“I could hear the breathing from the door without my stethoscope. Do you know what it sounds like? It’s like the sound of broken glass rubbing against itself.”
An ICU nurse sat across from me, the emotional baggage visible on her eyelids as she stood six feet away. I held the N95 mask by the strings and placed it in a paper bag, careful not to expose the interior, then invited her to sit down. She came to me during a graveyard shift when I was alone training hospital personnel on the extended use of personal protective equipment. In spite of the unnerving risk and countless hours she labored due to the imbalance of providers to patient volume, she was resolute. The more she shared, the more reminiscent her descriptions of the ICU were of the “Blue Death,” otherwise called the Spanish flu of 1918, which claimed more lives in two years than AIDS has in decades. Then she said she was from Romania. I couldn’t help but wonder if a century ago she would have been in a position to assist against the grandfather of pandemics due to her status as a foreigner.
Immigrants and minorities have often been the cornerstones for waging war against infectious disease. It was the renowned African American physician, Dr. Charles R. Drew, who innovated blood storage techniques that enabled large scale blood transfusions, which saved the allied forces during WWII. Although he resigned from the Red Cross because they insisted on segregating blood by race of donor, they continued to capitalize on his work which ultimately saved numerous lives. Just this past month, my generation was called to donate blood to replenish the diminishing supplies.
Dr. Salk and Dr. Sabin, pioneers of the polio vaccines that effectively eradicated the disease, were of Jewish descent, and Sabin himself was an immigrant. I hate to think about how prevalent polio would be and how many would have suffered the sequelae that confined Roosevelt to a wheelchair if a quota system enabling Jews to enroll at New York University had not been employed. These are only two influential physicians who are responsible for sustaining the health of our communities.

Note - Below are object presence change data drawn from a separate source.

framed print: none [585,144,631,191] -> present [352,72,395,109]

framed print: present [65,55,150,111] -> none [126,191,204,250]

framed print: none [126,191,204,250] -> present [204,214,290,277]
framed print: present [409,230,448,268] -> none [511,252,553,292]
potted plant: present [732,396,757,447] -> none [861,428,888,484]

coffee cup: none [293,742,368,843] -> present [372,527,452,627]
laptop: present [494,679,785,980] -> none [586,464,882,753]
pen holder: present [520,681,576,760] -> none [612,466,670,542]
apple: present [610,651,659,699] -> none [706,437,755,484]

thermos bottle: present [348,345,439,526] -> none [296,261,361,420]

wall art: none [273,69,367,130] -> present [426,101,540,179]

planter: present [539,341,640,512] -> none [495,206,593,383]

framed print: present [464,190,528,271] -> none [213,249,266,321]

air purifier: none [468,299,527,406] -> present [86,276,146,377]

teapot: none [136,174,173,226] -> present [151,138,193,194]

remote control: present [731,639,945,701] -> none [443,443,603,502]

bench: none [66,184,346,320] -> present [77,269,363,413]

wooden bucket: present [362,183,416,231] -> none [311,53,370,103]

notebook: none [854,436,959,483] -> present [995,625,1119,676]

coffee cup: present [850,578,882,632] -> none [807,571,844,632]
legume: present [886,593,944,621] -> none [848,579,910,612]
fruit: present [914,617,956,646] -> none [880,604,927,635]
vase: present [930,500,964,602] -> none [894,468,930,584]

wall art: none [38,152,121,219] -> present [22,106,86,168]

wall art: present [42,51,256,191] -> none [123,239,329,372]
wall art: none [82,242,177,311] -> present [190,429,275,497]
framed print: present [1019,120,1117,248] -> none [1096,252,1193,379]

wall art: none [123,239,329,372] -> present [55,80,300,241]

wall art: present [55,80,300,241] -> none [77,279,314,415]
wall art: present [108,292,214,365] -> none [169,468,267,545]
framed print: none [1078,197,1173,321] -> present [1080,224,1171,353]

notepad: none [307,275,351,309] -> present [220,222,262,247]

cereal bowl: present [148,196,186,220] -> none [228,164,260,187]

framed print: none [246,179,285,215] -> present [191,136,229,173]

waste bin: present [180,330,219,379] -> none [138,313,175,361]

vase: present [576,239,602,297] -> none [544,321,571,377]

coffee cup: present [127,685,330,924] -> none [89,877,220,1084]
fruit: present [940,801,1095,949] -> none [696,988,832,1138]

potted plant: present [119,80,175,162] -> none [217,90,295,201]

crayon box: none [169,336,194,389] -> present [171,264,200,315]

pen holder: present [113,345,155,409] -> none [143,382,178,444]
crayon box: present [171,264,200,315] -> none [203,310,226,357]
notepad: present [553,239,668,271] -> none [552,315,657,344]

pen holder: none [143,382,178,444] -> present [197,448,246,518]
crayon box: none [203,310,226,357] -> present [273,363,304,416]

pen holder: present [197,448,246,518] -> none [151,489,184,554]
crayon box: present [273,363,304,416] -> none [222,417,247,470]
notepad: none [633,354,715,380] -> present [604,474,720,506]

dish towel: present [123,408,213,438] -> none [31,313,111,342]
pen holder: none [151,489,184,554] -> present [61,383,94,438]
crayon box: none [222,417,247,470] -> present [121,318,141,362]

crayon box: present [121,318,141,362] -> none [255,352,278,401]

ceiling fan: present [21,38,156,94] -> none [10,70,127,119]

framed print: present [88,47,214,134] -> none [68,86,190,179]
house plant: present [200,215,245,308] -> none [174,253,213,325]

Yet the quandaries they faced are the same as some physicians endure today.
It was also a Hispanic student nurse, Lupe Hernandez, who invented hand sanitizer in 1966. Nowadays, Purell is a commodity when it is usually commonplace in healthcare settings and available in surplus at supermarkets. It is thanks to her that we have a convenient method to minimize infection daily as medical teams round through multiple patient rooms. Today, a small amount of her invention will disinfect any pair of hands, though no amount can purge the prejudice marginalized yet essential healthcare workers like herself face.
It is no secret that we started off combating COVID-19 with disadvantages. Lately, news is rampant with coverage of the paucity of ventilators, hospital beds, and N95 masks. But it is important not to forget the deficits in our workforce. Last year, the American Medical Association estimated that our nation faces a projected shortage of up to 122,000 doctors in the next decade. In the midst of this, 27,000 physicians are DACA recipients, and a myriad of international medical graduates suffer the disquiet of whether or not they will get timely visas or green cards. As I think of these doctors, some of whom are my own colleagues and are fellow minorities in medicine, I cannot help but consider the repercussions to public welfare if their status was rescinded.
In various parts of the U.S., fourth-year medical students are graduating early, and specialists are being pulled to the internal medicine floors to keep up with the burgeoning patient load. This month, I was one of many students that volunteered at my medical school to train providers on new guidelines for the use of personal protective equipment to relieve nurses from this duty so that they could focus on ICU care. As my peers and I donned and doffed PPE to train over 2,000 employees, I pondered on how ousting foreign workers like the nurse I met would dispossess hospitals of vital support and the public of care. During times such as these, we can delegate some duties, but we cannot replace the skill and intellectual heft necessary to care for our sick.
More than once in our history, diseases that decimated populations were described in colors. The bubonic plague was called the Black Death. The influenza of 1918 was called the Blue Death. I do not know what color we will call COVID-19. My hope is that we do not continue to discriminate and create barriers that will serve as a fast track to the spread of disease. If we are to heal our nation, we must take measures that will buoy longevity. For this, it is critical that we do not place our workforce in the margins when they are needed at the frontlines, and that we embrace talent from all avenues, even if the paths taken are undocumented.